───── The data

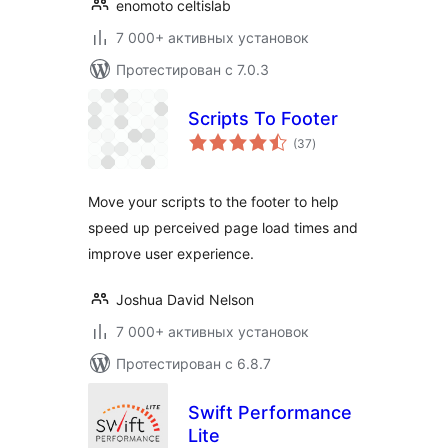
enomoto celtislab
7 000+ активных установок
Протестирован с 7.0.3
Scripts To Footer
общий
(37
)
рейтинг
Move your scripts to the footer to help
speed up perceived page load times and
improve user experience.
Joshua David Nelson
7 000+ активных установок
Протестирован с 6.8.7
Swift Performance
Lite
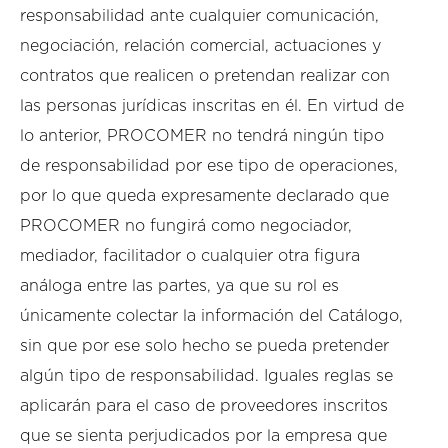
responsabilidad ante cualquier comunicación,
negociación, relación comercial, actuaciones y
contratos que realicen o pretendan realizar con
las personas jurídicas inscritas en él. En virtud de
lo anterior, PROCOMER no tendrá ningún tipo
de responsabilidad por ese tipo de operaciones,
por lo que queda expresamente declarado que
PROCOMER no fungirá como negociador,
mediador, facilitador o cualquier otra figura
análoga entre las partes, ya que su rol es
únicamente colectar la información del Catálogo,
sin que por ese solo hecho se pueda pretender
algún tipo de responsabilidad. Iguales reglas se
aplicarán para el caso de proveedores inscritos
que se sienta perjudicados por la empresa que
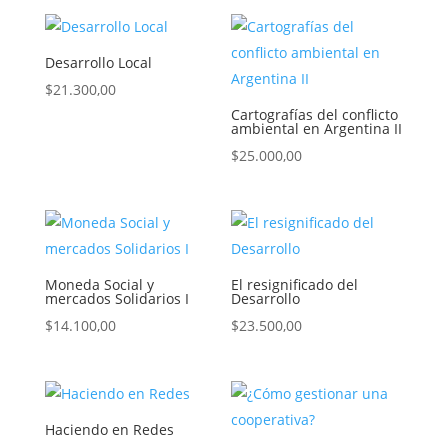
Desarrollo Local
$
21.300,00
Cartografías del conflicto
ambiental en Argentina II
$
25.000,00
Moneda Social y
El resignificado del
mercados Solidarios I
Desarrollo
$
14.100,00
$
23.500,00
Haciendo en Redes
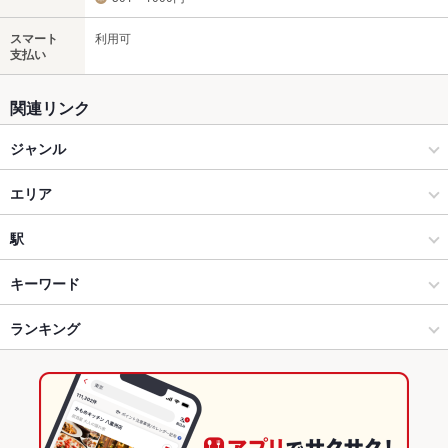
スマート
利用可
支払い
関連リンク
ジャンル
居酒屋
エリア
洋・和洋・各国料理・その他
表参道
駅
原宿・青山・表参道 × 居酒屋
表参道 × 居酒屋
外苑前駅
キーワード
原宿・青山・表参道 × 洋・和洋・各国料理・その他
表参道 × 洋・和洋・各国料理・その他
原宿駅
ランキング
フライドポテト
ソーセージ
レバー
キッシュ
パテ
パスタ
炭火焼
ラムチョップ
デザート
アヒージョ
生ハム
明治神宮前駅 × 居酒屋
表参道 × カフェ・スイーツ
明治神宮前駅
東京のグルメランキング
明治神宮前駅 × 洋・和洋・各国料理・その他
表参道 × カフェ
東京の居酒屋ランキング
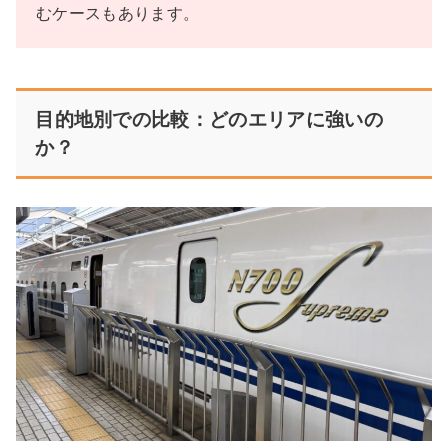
むケースもあります。
目的地別での比較：どのエリアに強いの
か？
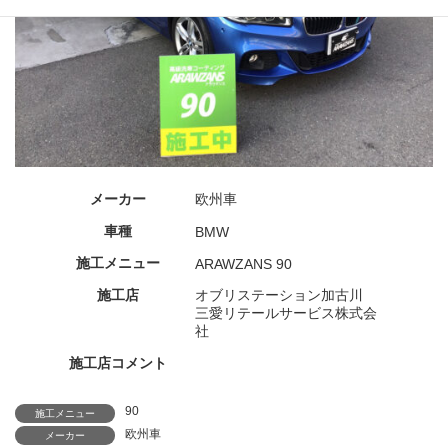
メーカー
欧州車
車種
BMW
施工メニュー
ARAWZANS 90
施工店
オブリステーション加古川
三愛リテールサービス株式会
社
施工店コメント
90
施工メニュー
欧州車
メーカー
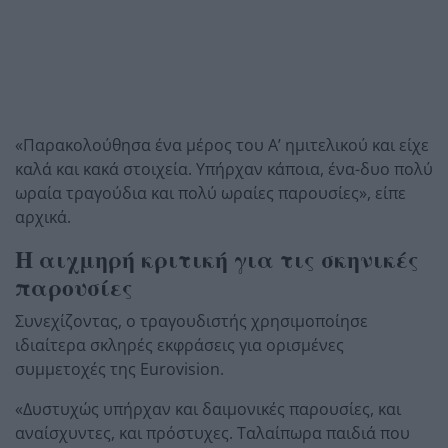
«Παρακολούθησα ένα μέρος του Α’ ημιτελικού και είχε
καλά και κακά στοιχεία. Υπήρχαν κάποια, ένα-δυο πολύ
ωραία τραγούδια και πολύ ωραίες παρουσίες», είπε
αρχικά.
Η αιχμηρή κριτική για τις σκηνικές
παρουσίες
Συνεχίζοντας, ο τραγουδιστής χρησιμοποίησε
ιδιαίτερα σκληρές εκφράσεις για ορισμένες
συμμετοχές της Eurovision.
«Δυστυχώς υπήρχαν και δαιμονικές παρουσίες, και
αναίσχυντες, και πρόστυχες. Ταλαίπωρα παιδιά που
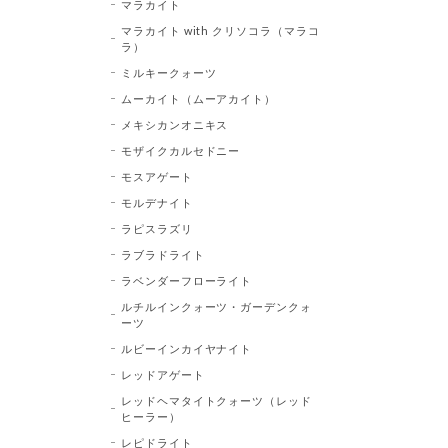
マラカイト
マラカイト with クリソコラ（マラコ
ラ）
ミルキークォーツ
ムーカイト（ムーアカイト）
メキシカンオニキス
モザイクカルセドニー
モスアゲート
モルデナイト
ラピスラズリ
ラブラドライト
ラベンダーフローライト
ルチルインクォーツ・ガーデンクォ
ーツ
ルビーインカイヤナイト
レッドアゲート
レッドヘマタイトクォーツ（レッド
ヒーラー）
レピドライト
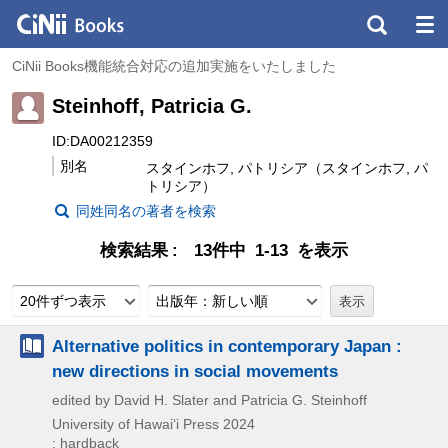
CiNii Books機能統合対応の追加実施をいたしました
Steinhoff, Patricia G.
ID:DA00212359
別名
スタインホフ, パトリシア（スタインホフ, パ
トリシア）
同姓同名の著者を検索
検索結果
13件中 1-13 を表示
20件ずつ表示
出版年：新しい順
Alternative politics in contemporary Japan :
new directions in social movements
edited by David H. Slater and Patricia G. Steinhoff
University of Hawaiʻi Press
2024
: hardback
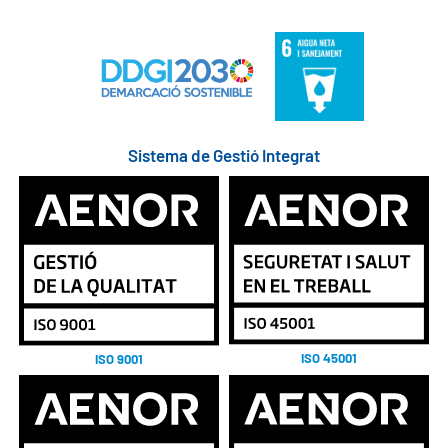
Sistema de Gestió Integrat
ISO 45001
ISO 9001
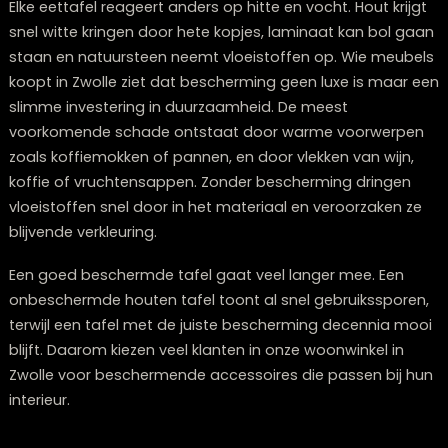
Waarom het beschermen van je eettafel
belangrijk is
Elke eettafel reageert anders op hitte en vocht. Hout kr
snel witte kringen door hete kopjes, laminaat kan bol
staan en natuursteen neemt vloeistoffen op. Wie meu
koopt in Zwolle ziet dat bescherming geen luxe is maa
slimme investering in duurzaamheid. De meest
voorkomende schade ontstaat door warme voorwer
zoals koffiemokken of pannen, en door vlekken van wij
koffie of vruchtensappen. Zonder bescherming dring
vloeistoffen snel door in het materiaal en veroorzaken
blijvende verkleuring.
Een goed beschermde tafel gaat veel langer mee. Ee
onbeschermde houten tafel toont al snel gebruiksspo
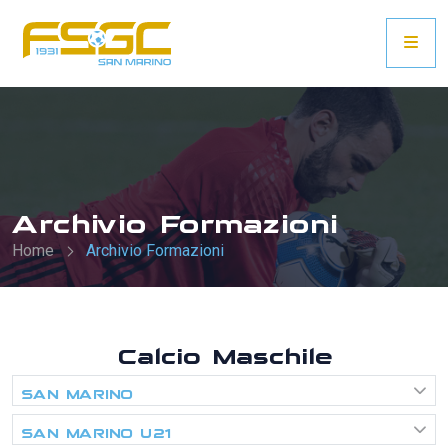
Archivio Formazioni
Home
Archivio Formazioni
Calcio Maschile
SAN MARINO
SAN MARINO U21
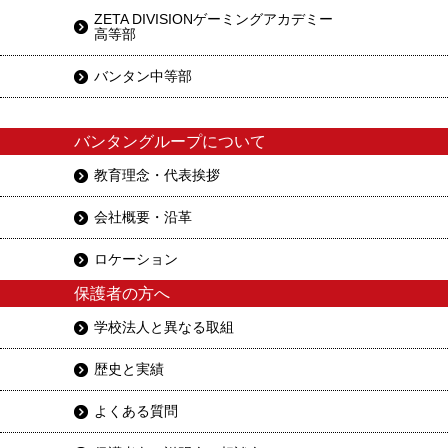
ZETA DIVISIONゲーミングアカデミー
高等部
バンタン中等部
バンタングループについて
教育理念・代表挨拶
会社概要・沿革
ロケーション
保護者の方へ
学校法人と異なる取組
歴史と実績
よくある質問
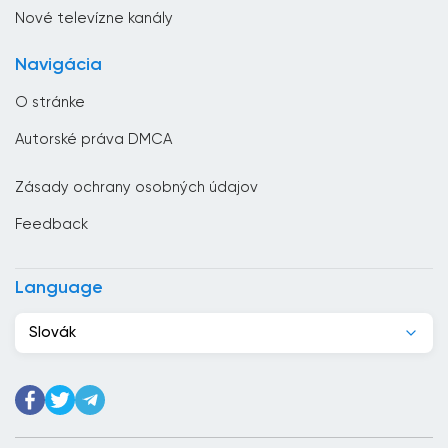
Filipíny
Nové televízne kanály
Fínsko
Navigácia
Francúzsko
O stránke
Ghana
Autorské práva DMCA
Grécko
Zásady ochrany osobných údajov
Gruzínsko
Feedback
Gvatemala
Haiti
Language
Holandsko
Slovák
Honduras
Hongkong
India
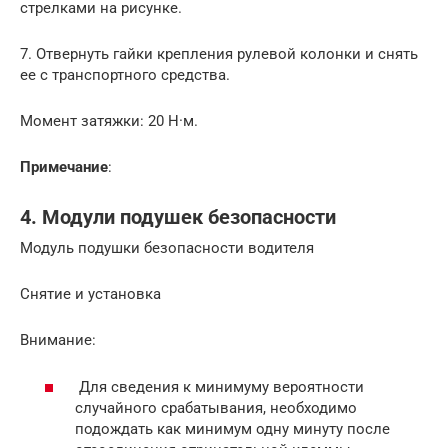
стрелками на рисунке.
7. Отвернуть гайки крепления рулевой колонки и снять
ее с транспортного средства.
Момент затяжки: 20 Н·м.
Примечание
:
4. Модули подушек безопасности
Модуль подушки безопасности водителя
Снятие и установка
Внимание:
Для сведения к минимуму вероятности
случайного срабатывания, необходимо
подождать как минимум одну минуту после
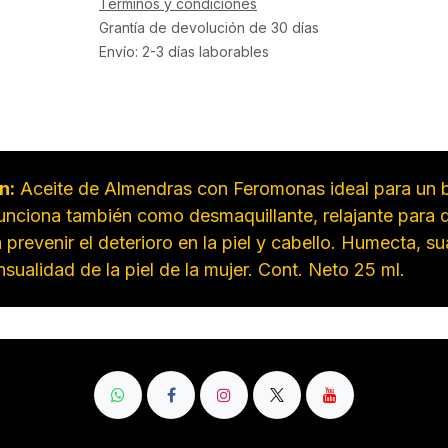
Términos y condiciones
Grantía de devolución de 30 días
Envío: 2-3 días laborables
n:
Aceite de Almendras con Feromonas ideal para un 
funciona también como desmaquillante, relajante para 
a prevenir el deterioro en la piel y cabello. Humecta, s
nsualidad de la piel de la mujer. Cont. Neto 25 ml.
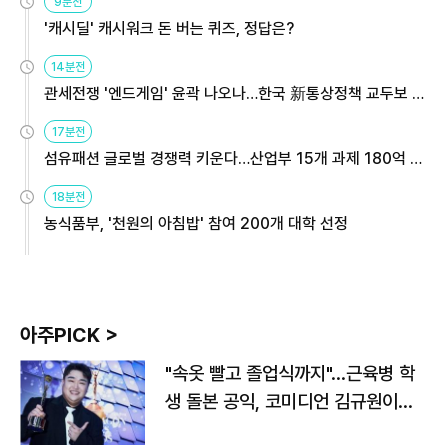
9분전
'캐시딜' 캐시워크 돈 버는 퀴즈, 정답은?
14분전
관세전쟁 '엔드게임' 윤곽 나오나…한국 新통상정책 교두보 활
용해야
17분전
섬유패션 글로벌 경쟁력 키운다…산업부 15개 과제 180억 지
원
18분전
농식품부, '천원의 아침밥' 참여 200개 대학 선정
아주PICK >
"속옷 빨고 졸업식까지"…근육병 학
생 돌본 공익, 코미디언 김규원이었
다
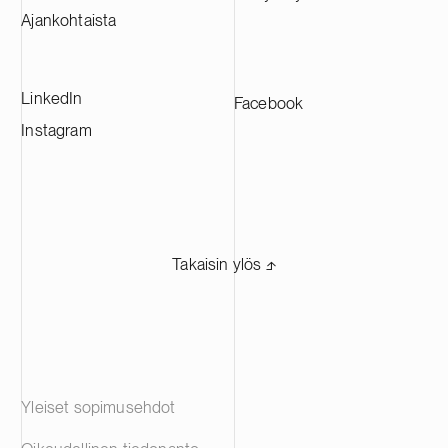
Ajankohtaista
LinkedIn
Facebook
Instagram
Takaisin ylös ⬏
Yleiset sopimusehdot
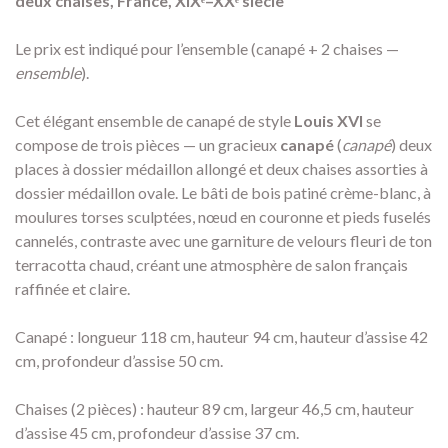
deux chaises, France, XIXᵉ–XXᵉ siècle
Le prix est indiqué pour l’ensemble (canapé + 2 chaises —
ensemble
).
Cet élégant ensemble de canapé de style
Louis XVI
se
compose de trois pièces — un gracieux
canapé
(
canapé
) deux
places à dossier médaillon allongé et deux chaises assorties à
dossier médaillon ovale. Le bâti de bois patiné crème-blanc, à
moulures torses sculptées, nœud en couronne et pieds fuselés
cannelés, contraste avec une garniture de velours fleuri de ton
terracotta chaud, créant une atmosphère de salon français
raffinée et claire.
Canapé : longueur 118 cm, hauteur 94 cm, hauteur d’assise 42
cm, profondeur d’assise 50 cm.
Chaises (2 pièces) : hauteur 89 cm, largeur 46,5 cm, hauteur
d’assise 45 cm, profondeur d’assise 37 cm.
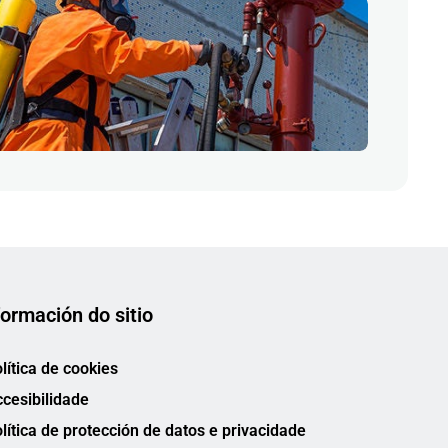
formación do sitio
lítica de cookies
cesibilidade
lítica de protección de datos e privacidade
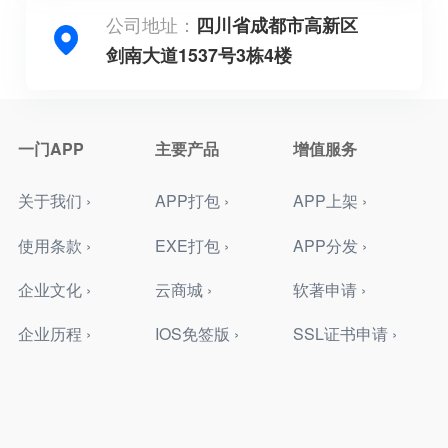
公司地址：
四川省成都市高新区
剑南大道1537号3栋4楼
一门APP
主要产品
增值服务
关于我们 ›
APP打包 ›
APP上架 ›
使用条款 ›
EXE打包 ›
APP分发 ›
企业文化 ›
云商城 ›
软著申请 ›
企业历程 ›
IOS免签版 ›
SSL证书申请 ›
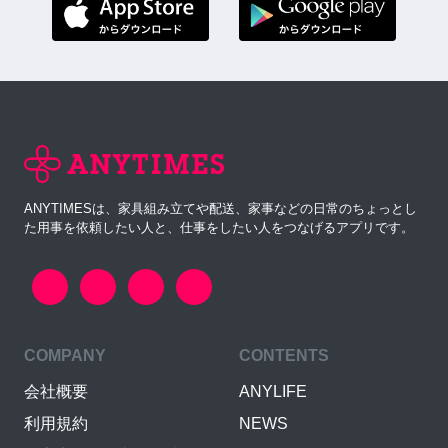
ANYTIMESは、家具組み立てや配送、家事などの日常のちょっとし
た用事を依頼したい人と、仕事をしたい人をつなげるアプリです。
COMPANY
CONTENTS
会社概要
ANYLIFE
利用規約
NEWS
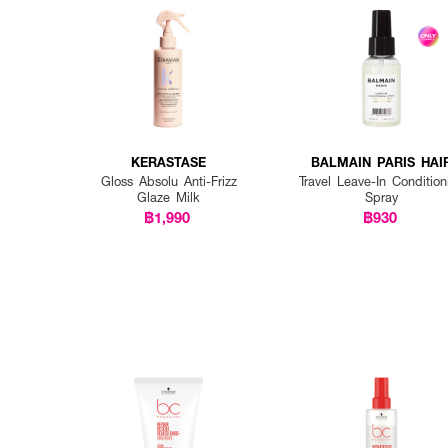
KERASTASE
BALMAIN PARIS HAI
COUTURE
Gloss Absolu Anti-Frizz
Travel Leave-In Condition
Glaze Milk
Spray
฿1,990
฿930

──────────

▶ Task directions:
Each line containing the word "Протестирован" needs to be copied from the data above.

▶ Your solution:
Протестирован с 7.0.3
Протестирован с 6.8.7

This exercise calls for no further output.